Son père l’a mis à la porte pour un mensonge. Mais le véritable piège s’est avéré être le titre de propriété.

Son père l’a mis à la porte pour un mensonge. Mais le véritable piège s’est avéré être le titre de propriété.

J’ai menti à mon père exprès. Je me doutais bien de qui il me mettrait à la porte dès qu’il déciderait que je n’avais nulle part où aller.

Quand les résultats du concours d’entrée sont tombés, j’ai vu ma vraie note : 98,7. Mais j’ai dit à Arthur tout autre chose : comme si j’avais échoué.

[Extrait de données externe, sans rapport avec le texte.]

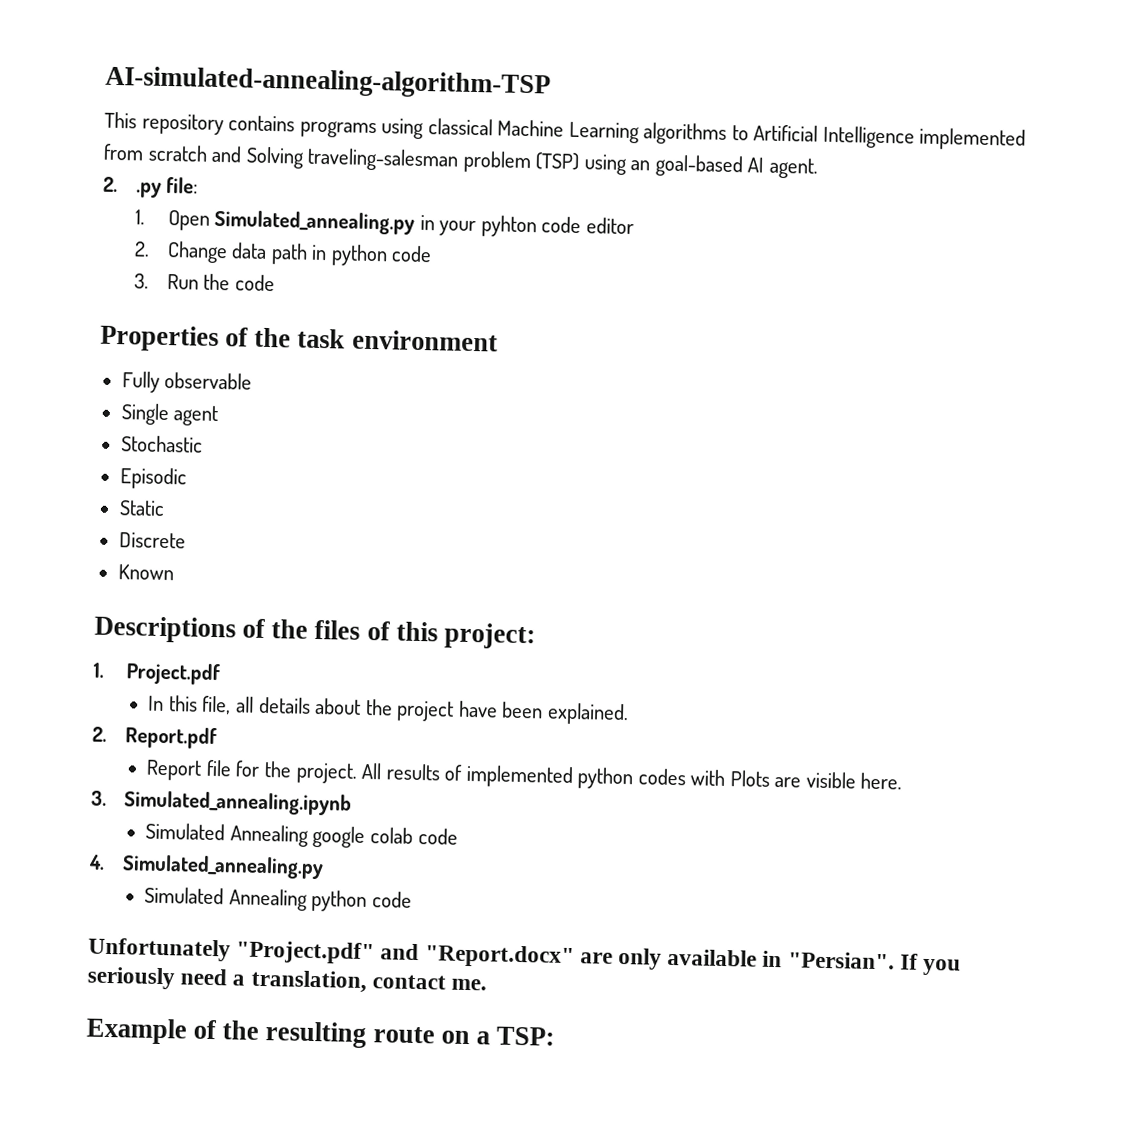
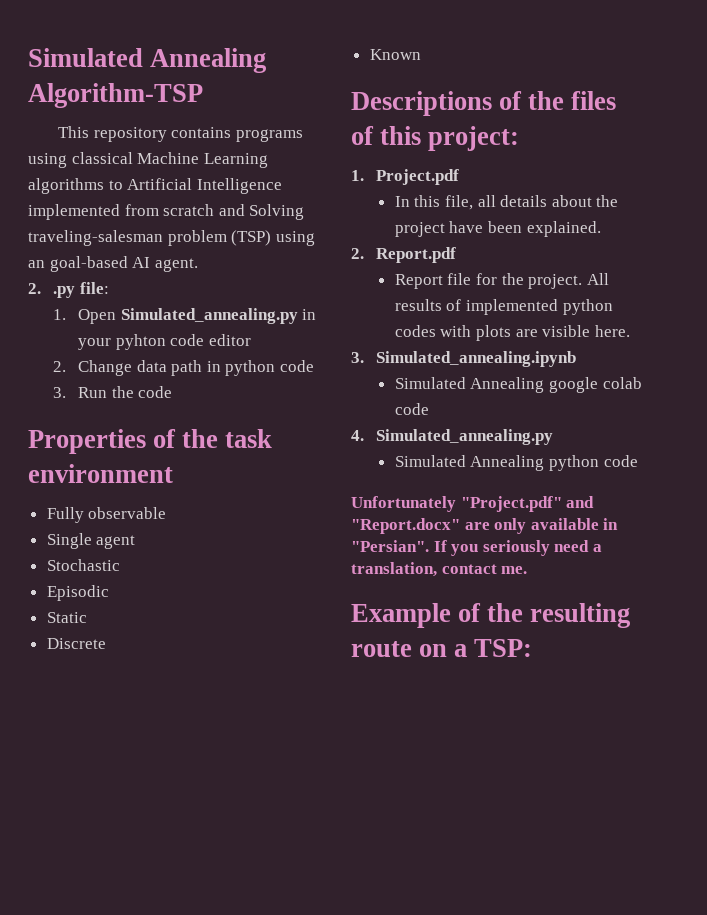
[105,65,551,100] AI-simulated-annealing-algorithm-TSP -> [28,48,267,73] [28,83,203,108] Simulated Annealing Algorithm-TSP
[729,770,770,787] Plots -> [475,325,511,341] plots

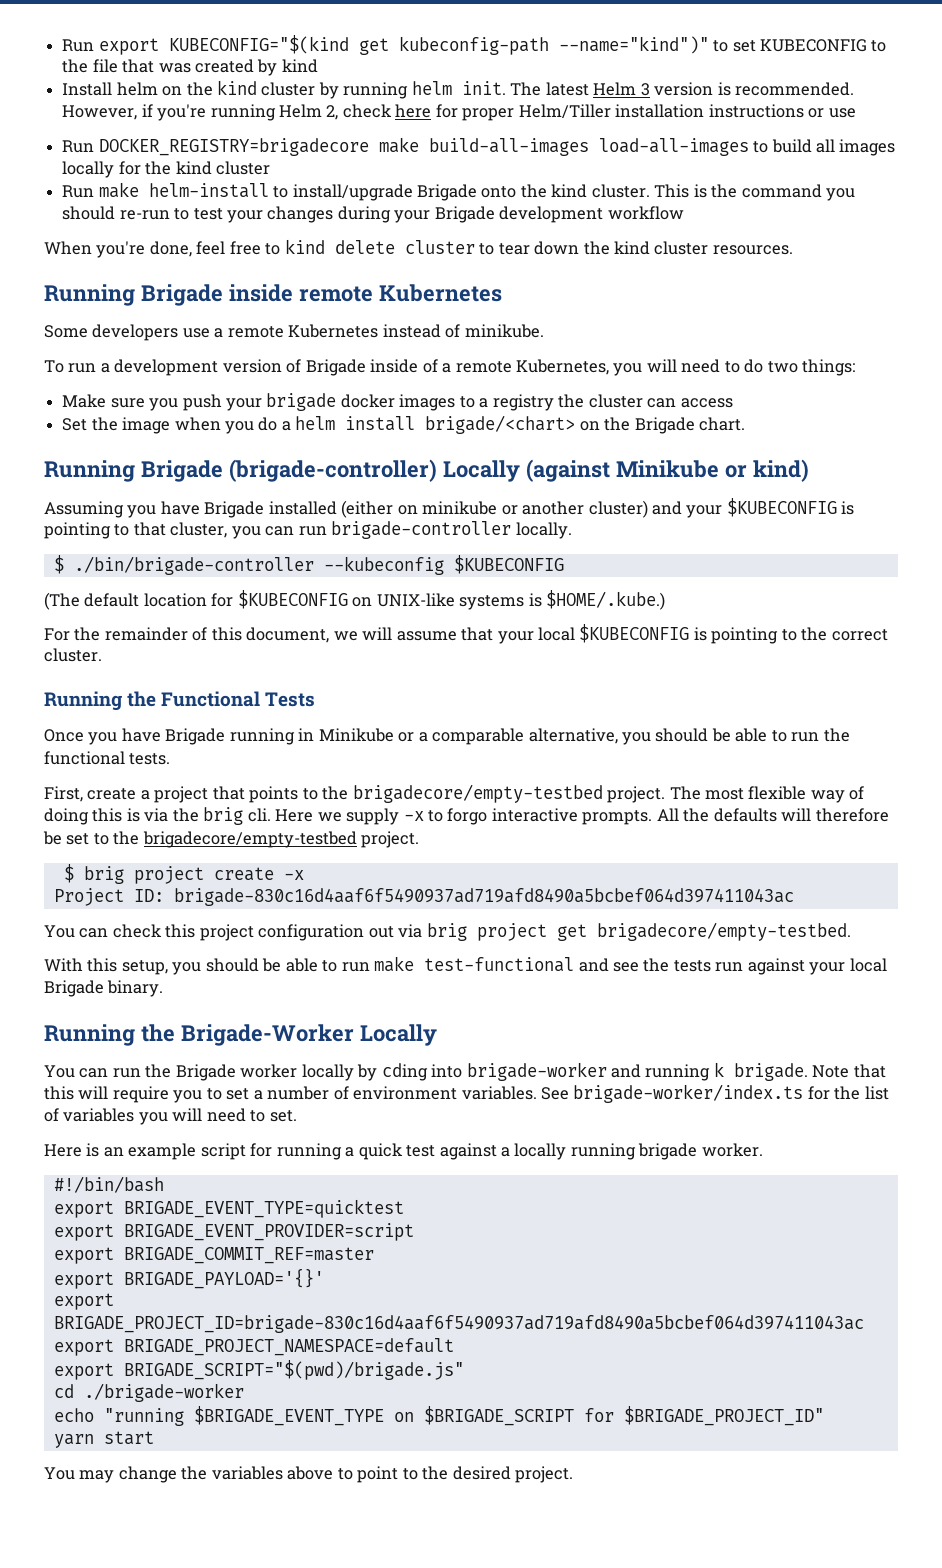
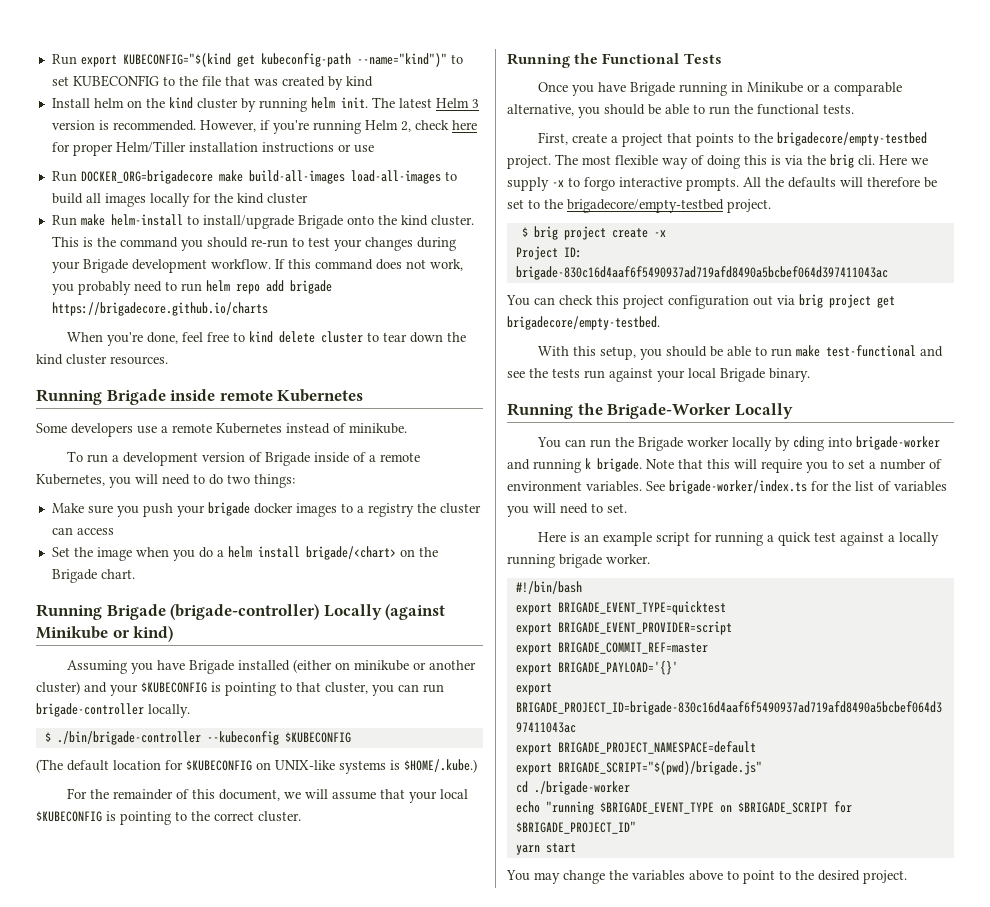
[98,138,369,156] DOCKER_REGISTRY=brigadecore -> [80,170,213,184] DOCKER_ORG=brigadecore
[607,206,684,220] workflow -> [210,259,463,271] [51,280,332,295] [51,302,268,316] workflow. If this command does not work, you probably need to run helm repo add brigade https://brigadecore.github.io/charts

Sa réaction a immédiatement tout remis en question.

Au lieu de me soutenir, il m’a traité de bon à rien et m’a ordonné de quitter la maison.

Je savais déjà pourquoi. Deux semaines plus tôt, j’avais surpris une conversation entre Arthur et sa femme, Carol.

Ils parlaient de reprendre la maison de Pasadena dont j’avais hérité après le décès de ma mère.

Leur plan était simple : me priver de ressources, me plonger dans le désespoir, puis me contraindre à signer des documents de transfert de propriété.

J’ai décidé de ne pas discuter ni de laisser paraître que j’étais au courant de tout.

Après avoir enregistré leurs conversations en secret, j’ai rassemblé le testament de ma mère, les papiers de la maison, ma carte d’identité et mes véritables résultats d’examen.

Puis je suis allée vivre chez Susan, la meilleure amie de ma mère. Elle m’a immédiatement proposé de rester chez elle.

Une semaine plus tard, Arthur a organisé une fête somptueuse en l’honneur de Lily. Il s’est comporté en père attentionné et fier, comme si de rien n’était.

Mais cette fois, je suis venu aussi. J’avais des preuves.

J’étais sur le point de tout avouer à tout le monde quand Maître Sanders, l’avocat de ma mère, m’a appelé.

Il m’a révélé quelque chose d’encore plus troublant : Arthur et Carol venaient de quitter le notaire, Lily.

Il semblerait qu’ils comptaient se servir d’elle pour usurper son identité et organiser le transfert d’argent à domicile.

Je suis monté sur scène et je leur ai tout révélé.

Je leur ai montré le véritable résultat de l’examen — 98,7 % —, le testament de ma mère, ainsi que des notes où Arthur et Carol discutaient de leur plan.

M. Sanders a ensuite confirmé que le notaire avait déjà suspendu le traitement des documents falsifiés suite à des soupçons de fraude.

Arthur ne dit mot. Avant de partir, j’ouvris l’enveloppe scellée que ma mère m’avait laissée.

La lettre me rappelait que cette maison devait être mon refuge, le seul endroit d’où personne ne me chasserait jamais.

Je retournai à Pasadena et gardai la maison pour moi. Peu de temps après, je reçus une lettre m’annonçant mon admission à l’université.

Arthur ne s’est jamais excusé. Mais maintenant, je comprenais l’essentiel. Lorsqu’il m’a ordonné de partir, il était certain de ruiner mon avenir.

En réalité, il m’a simplement poussé hors de son piège, droit vers le seul foyer qui m’appartenait vraiment.